Potential Policy & Legal Developments

  • Legislative reforms aiming at banning reverse payments under patent settlement agreements.
  • Enhanced enforcement of antitrust laws targeted at patent misuse.
  • Judicial scrutiny of patent validity and litigations perceived as strategic tools rather than genuine protections.

Key Takeaways

  1. Antitrust vulnerabilities in the pharmaceutical industry are increasingly scrutinized, especially regarding patent tactics designed to unlawfully extend market exclusivity.
  2. Settlement practices, particularly pay-for-delay agreements, are a primary target for regulatory action following Supreme Court rulings like FTC v. Actavis.
  3. Companies engaged in patent procurement, litigation, or settlements should ensure compliance with antitrust and patent laws, avoiding sham patent filings or collusive agreements.
  4. Large monetary settlements, such as the $23 million in this case, serve as deterrents and signal tightened regulatory oversight.
  5. Legal and regulatory trends suggest that future enforcement will prioritize transparency and legality in patent and settlement strategies.

FAQs

Q1: What was the core allegation in In Re Namenda Direct Purchaser Antitrust Litigation?
The core allegation was that defendants used sham patent litigation and strategic market conduct to unlawfully extend market exclusivity and suppress generic competition, resulting in inflated prices.

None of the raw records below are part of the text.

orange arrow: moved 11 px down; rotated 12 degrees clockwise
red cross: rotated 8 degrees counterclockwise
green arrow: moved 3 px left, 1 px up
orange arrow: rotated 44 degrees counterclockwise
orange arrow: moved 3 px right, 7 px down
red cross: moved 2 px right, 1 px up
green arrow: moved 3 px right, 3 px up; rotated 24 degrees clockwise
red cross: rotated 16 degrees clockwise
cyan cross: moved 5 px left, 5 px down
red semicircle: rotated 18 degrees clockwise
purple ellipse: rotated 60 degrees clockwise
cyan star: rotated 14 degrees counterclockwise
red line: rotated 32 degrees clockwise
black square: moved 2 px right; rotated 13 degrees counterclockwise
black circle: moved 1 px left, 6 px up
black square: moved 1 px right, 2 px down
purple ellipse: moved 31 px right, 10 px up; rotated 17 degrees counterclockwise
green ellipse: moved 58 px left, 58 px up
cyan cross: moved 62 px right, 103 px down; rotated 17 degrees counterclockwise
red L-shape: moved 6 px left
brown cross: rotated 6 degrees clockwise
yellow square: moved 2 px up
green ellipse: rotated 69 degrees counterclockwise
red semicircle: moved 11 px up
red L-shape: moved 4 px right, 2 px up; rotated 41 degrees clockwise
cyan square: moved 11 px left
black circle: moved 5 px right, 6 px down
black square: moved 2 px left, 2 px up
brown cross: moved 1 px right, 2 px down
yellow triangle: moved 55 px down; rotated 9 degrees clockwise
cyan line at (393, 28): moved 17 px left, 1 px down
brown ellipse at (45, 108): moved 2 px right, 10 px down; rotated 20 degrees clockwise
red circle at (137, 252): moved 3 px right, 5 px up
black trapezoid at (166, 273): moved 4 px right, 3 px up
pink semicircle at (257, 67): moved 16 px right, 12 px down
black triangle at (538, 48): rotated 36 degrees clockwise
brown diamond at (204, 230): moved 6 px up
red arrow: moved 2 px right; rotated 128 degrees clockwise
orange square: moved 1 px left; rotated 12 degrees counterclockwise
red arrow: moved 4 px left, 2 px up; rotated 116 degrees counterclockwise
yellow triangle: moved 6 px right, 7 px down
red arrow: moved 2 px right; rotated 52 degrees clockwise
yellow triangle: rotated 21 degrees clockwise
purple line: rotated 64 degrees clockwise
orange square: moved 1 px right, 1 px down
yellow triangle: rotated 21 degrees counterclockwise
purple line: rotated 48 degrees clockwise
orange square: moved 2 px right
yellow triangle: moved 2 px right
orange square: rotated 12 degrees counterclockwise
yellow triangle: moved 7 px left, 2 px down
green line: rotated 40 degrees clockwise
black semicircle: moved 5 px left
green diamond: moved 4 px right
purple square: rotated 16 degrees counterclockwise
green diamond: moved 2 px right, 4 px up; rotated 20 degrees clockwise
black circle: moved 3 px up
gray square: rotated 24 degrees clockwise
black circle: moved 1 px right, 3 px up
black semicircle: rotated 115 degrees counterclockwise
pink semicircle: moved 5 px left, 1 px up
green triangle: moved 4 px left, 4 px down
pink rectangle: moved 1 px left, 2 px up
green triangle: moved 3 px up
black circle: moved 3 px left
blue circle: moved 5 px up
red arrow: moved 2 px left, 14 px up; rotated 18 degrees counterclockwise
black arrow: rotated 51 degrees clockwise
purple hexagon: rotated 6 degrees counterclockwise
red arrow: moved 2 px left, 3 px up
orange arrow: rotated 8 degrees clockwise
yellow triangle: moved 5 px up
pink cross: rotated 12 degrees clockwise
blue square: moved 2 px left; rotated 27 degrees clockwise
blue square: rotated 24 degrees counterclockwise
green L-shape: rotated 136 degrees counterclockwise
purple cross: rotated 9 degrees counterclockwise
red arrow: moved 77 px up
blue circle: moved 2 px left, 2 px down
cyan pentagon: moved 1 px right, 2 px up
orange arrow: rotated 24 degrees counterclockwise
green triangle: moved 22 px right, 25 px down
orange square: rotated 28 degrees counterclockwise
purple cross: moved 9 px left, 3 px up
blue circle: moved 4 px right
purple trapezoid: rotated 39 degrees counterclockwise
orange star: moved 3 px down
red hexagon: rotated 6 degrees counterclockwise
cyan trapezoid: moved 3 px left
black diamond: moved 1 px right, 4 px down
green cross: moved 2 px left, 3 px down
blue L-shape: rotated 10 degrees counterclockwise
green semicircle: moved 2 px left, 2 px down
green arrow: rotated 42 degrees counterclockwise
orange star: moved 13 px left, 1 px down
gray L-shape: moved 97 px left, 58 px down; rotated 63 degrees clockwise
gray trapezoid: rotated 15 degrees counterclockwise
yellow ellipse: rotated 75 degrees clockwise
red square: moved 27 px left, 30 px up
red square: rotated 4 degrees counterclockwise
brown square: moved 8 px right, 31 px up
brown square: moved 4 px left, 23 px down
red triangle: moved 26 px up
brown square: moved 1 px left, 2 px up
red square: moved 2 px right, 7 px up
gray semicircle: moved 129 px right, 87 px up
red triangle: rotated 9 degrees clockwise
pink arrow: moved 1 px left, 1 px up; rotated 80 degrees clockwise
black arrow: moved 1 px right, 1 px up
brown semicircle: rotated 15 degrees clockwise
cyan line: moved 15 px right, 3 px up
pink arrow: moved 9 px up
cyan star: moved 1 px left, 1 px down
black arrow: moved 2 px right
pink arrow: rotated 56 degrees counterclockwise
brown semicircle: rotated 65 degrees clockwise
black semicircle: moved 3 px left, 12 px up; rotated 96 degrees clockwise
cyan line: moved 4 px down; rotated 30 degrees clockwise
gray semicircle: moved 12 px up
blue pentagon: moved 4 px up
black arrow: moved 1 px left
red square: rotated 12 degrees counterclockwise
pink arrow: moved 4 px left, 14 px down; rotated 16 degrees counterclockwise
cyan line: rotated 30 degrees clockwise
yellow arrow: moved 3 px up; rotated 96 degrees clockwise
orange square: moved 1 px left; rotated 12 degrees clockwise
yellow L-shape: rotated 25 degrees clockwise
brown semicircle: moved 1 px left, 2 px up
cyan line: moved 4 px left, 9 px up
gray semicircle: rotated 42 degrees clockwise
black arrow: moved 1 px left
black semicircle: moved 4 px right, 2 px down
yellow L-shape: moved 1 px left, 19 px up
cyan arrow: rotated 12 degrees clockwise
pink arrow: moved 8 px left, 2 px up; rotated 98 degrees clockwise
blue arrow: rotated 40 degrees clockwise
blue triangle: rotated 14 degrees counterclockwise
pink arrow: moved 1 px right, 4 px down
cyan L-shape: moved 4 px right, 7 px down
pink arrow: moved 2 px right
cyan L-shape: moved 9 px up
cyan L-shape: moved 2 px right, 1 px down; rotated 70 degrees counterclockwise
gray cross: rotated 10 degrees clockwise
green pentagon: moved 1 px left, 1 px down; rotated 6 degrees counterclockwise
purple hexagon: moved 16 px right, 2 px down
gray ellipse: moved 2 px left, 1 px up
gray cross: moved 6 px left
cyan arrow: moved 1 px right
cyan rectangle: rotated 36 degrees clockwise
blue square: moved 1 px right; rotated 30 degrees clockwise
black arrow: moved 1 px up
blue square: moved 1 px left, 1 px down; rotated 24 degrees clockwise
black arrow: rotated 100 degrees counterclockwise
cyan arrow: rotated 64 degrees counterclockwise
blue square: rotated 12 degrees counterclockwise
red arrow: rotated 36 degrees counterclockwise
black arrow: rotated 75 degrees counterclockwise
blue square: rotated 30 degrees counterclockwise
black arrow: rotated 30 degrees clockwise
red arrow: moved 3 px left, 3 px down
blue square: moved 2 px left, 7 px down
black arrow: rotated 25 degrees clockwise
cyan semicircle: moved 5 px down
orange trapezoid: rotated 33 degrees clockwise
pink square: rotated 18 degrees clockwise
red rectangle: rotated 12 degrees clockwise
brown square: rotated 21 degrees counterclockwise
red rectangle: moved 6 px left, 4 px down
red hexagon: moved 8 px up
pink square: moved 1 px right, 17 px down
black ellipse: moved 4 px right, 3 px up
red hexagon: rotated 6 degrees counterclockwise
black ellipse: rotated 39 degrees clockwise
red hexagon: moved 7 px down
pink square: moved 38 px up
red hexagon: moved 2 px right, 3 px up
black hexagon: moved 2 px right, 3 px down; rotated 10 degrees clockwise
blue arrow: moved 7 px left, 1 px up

Q2: How does patent misuse relate to antitrust laws?
Patent misuse occurs when a patent holder employs its patent improperly, such as extending the patent’s scope beyond its lawful term to unlawfully block competitors, thus violating antitrust laws.

Q3: What is the significance of the FTC v. Actavis Supreme Court decision?
The decision affirmed that pay-for-delay patent settlements could be challenged under antitrust law, marking a crucial precedent to curb anti-competitive patent strategies.

Q4: What are the typical remedies in pharmaceutical antitrust cases?
Remedies include monetary settlements, injunctive relief restricting certain settlement practices, and, in some cases, patent invalidation or modification.

Q5: How should pharmaceutical companies mitigate antitrust litigation risks?
They should adopt transparent patent and settlement policies, conduct thorough legal reviews of patent litigation strategies, and avoid collusive or sham patent filings intended solely to delay generics.


References

  1. United States District Court for the Southern District of New York, Case No. 1:15-cv-07488, In Re Namenda Direct Purchaser Antitrust Litigation.
  2. FTC v. Actavis, Inc., 570 U.S. 136 (2013).
  3. U.S. Department of Justice, Antitrust Division, "Antitrust Guidelines for the Licensing of Intellectual Property," 2017.
  4. United States v. Microsoft Corp., 253 F.3d 34 (D.C. Cir. 2001).
  5. Federal Trade Commission, "Commentary on Patent Settlements," 2019.